Beside the fact that twitter bans account too, the issue is that it is people centric, you have to follow people/account (and see all their posts including stuff you don't care about, and miss I treating tweets on a subject by people you don't follow) whereas Reddit is topic centric, you subscribe to subreddits.
Twitter repeatedly conflates organised spam / abuse / brigading, with sincere criticism and disagreement.

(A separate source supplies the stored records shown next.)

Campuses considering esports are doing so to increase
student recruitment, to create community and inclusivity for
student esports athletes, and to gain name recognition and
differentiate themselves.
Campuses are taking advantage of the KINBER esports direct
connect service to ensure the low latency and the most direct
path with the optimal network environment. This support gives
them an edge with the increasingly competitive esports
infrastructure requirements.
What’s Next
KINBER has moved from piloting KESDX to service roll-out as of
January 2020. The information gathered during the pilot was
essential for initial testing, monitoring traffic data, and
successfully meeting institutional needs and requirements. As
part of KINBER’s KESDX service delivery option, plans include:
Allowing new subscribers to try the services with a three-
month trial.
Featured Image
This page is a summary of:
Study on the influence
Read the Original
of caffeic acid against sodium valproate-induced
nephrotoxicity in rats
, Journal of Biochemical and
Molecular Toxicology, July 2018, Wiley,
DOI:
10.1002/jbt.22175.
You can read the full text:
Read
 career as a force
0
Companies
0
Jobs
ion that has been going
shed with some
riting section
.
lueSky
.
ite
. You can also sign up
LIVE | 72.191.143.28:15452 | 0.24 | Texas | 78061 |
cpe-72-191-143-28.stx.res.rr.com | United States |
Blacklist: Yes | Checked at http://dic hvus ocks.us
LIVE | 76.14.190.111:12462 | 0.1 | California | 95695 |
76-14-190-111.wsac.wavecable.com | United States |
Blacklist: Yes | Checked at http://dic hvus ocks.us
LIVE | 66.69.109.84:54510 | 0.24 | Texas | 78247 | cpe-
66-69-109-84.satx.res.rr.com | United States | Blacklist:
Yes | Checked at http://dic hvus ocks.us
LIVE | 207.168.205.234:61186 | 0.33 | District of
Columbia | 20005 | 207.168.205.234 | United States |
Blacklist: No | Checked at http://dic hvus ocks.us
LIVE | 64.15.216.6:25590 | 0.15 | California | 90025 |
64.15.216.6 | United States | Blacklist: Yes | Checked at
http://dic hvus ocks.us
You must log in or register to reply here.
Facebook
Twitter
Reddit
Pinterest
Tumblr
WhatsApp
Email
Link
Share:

They've shown a shocking disregard for differences of opinion, while refusing to develop tools to allow users with large followings to quickly cut off a mob attack.
This has put them in a position where they're both overly censorious - removing satire accounts, shadow banning without notice and using 'verified' status as a form of punishment; and simultaneously failing to engage with real abuse of the platform.
Presumably because to deal with real abuse and spam would be difficult and costly. Look how long it took them to remove fake / bot users who were being used to target political campaigns.
That is the same. Both are absolutely terrible at consistency. They both have very clear and obvious "protected" groups who can violate the rules with impunity.